**** Data in this exercise ****

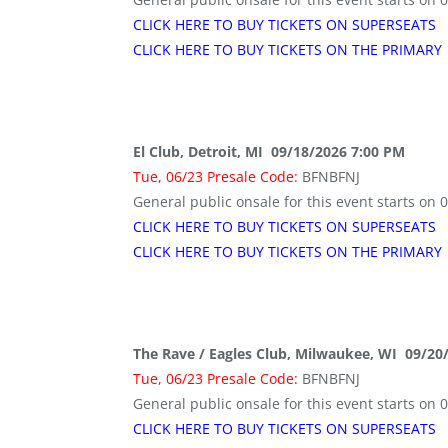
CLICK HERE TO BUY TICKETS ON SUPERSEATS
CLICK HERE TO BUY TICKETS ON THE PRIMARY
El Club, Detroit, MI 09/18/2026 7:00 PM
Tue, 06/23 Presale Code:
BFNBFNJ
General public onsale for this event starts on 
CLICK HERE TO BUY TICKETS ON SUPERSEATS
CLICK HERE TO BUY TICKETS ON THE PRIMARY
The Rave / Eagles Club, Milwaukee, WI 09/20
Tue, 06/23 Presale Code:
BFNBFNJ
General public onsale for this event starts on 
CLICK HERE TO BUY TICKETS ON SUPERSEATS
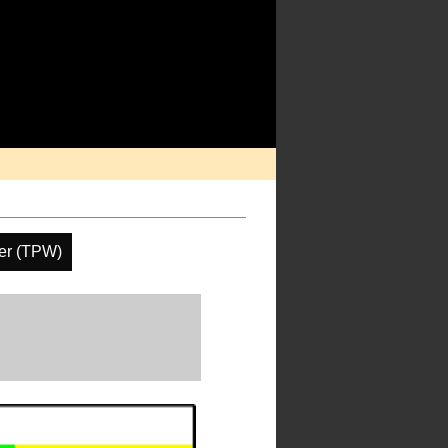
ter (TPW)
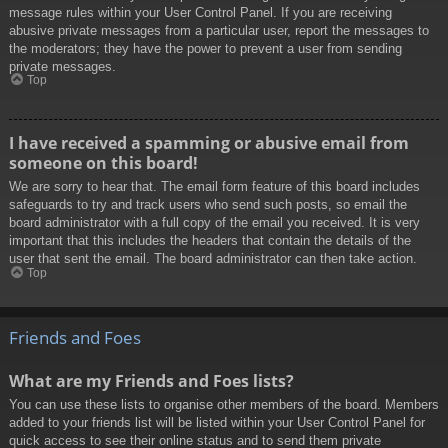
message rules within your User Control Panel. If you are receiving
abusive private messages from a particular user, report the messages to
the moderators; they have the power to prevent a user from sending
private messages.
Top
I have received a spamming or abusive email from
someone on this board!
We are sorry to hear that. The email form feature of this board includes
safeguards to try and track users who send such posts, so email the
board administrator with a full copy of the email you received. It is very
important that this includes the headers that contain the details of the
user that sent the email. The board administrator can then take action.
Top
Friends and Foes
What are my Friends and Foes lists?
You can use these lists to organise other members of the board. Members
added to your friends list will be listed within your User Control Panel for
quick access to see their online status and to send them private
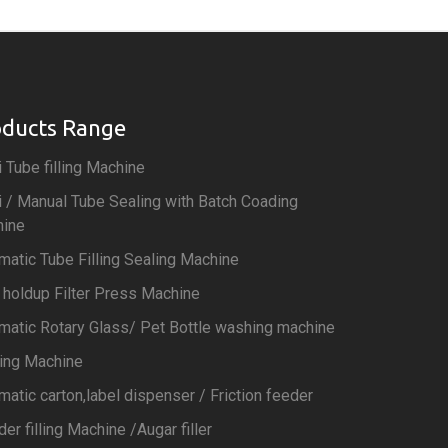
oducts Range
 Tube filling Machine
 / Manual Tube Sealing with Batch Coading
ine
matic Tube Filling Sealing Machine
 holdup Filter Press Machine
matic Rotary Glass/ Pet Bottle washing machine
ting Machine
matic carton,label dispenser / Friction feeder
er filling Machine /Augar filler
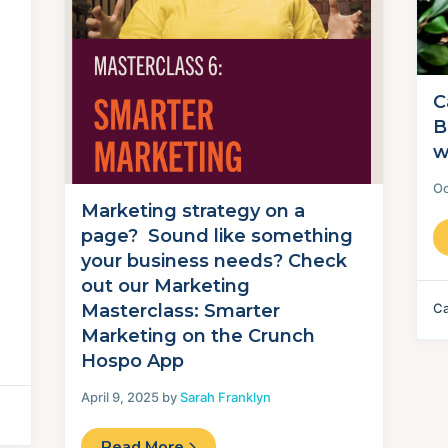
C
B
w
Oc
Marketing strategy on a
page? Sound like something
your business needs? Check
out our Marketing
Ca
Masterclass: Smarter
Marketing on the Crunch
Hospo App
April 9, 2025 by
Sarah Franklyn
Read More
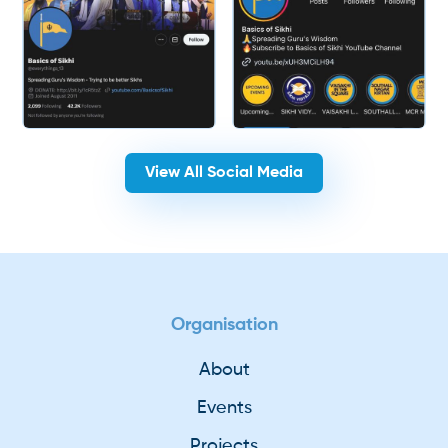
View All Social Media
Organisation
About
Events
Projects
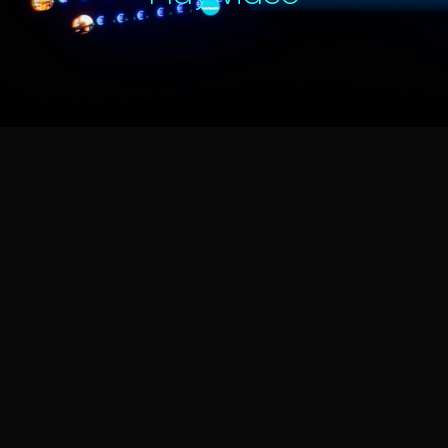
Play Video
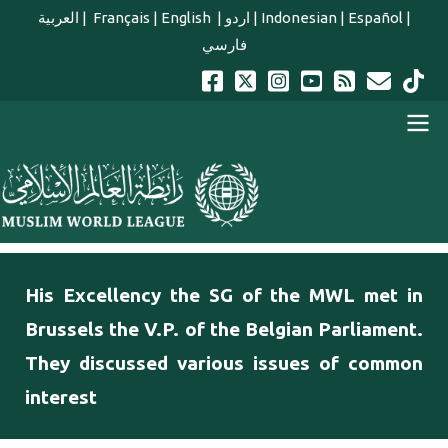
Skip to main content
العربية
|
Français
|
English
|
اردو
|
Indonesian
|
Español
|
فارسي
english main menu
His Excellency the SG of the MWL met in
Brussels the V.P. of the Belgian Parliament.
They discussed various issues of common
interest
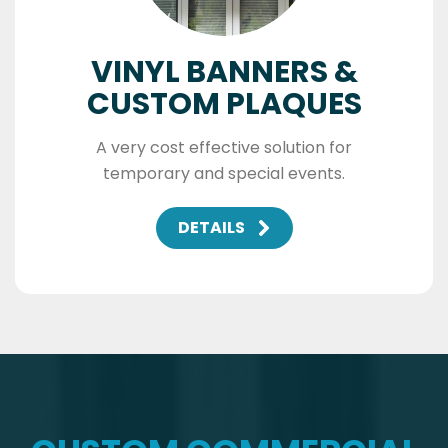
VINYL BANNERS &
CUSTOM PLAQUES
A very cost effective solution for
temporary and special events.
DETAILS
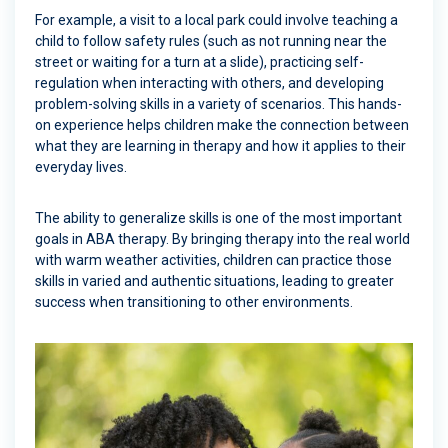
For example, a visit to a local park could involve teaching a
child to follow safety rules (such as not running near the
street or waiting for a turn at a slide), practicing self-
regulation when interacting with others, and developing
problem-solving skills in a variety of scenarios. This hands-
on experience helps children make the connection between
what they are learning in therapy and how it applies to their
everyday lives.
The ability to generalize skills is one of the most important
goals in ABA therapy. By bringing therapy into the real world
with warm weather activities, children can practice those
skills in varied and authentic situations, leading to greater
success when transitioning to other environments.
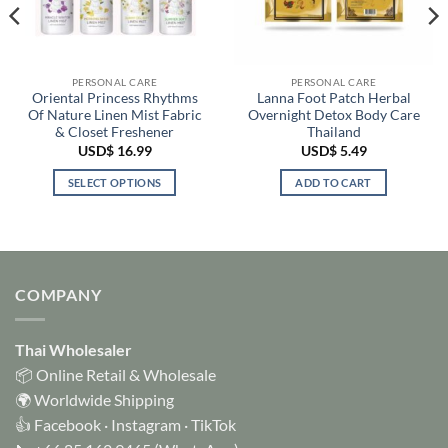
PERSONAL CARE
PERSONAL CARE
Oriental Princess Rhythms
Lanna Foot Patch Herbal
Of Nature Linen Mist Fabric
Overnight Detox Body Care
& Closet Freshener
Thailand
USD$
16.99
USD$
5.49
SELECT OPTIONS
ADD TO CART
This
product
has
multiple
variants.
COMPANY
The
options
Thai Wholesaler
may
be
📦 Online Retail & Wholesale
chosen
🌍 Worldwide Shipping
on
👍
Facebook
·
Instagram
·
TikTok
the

****

§ **Exercise**:
Every line from the first line of the entries above through the line with "message rules within" must be repeated exactly, and pictures must not be.

§ **Output for this exercise**:
CLICK HERE TO BUY TICKETS ON SUPERSEATS
CLICK HERE TO BUY TICKETS ON THE PRIMARY
El Club, Detroit, MI 09/18/2026 7:00 PM
Tue, 06/23 Presale Code:
BFNBFNJ
General public onsale for this event starts on 
CLICK HERE TO BUY TICKETS ON SUPERSEATS
CLICK HERE TO BUY TICKETS ON THE PRIMARY
The Rave / Eagles Club, Milwaukee, WI 09/20
Tue, 06/23 Presale Code:
BFNBFNJ
General public onsale for this event starts on 
CLICK HERE TO BUY TICKETS ON SUPERSEATS
ter (TPW)
message rules within your User Control Panel. If you are receiving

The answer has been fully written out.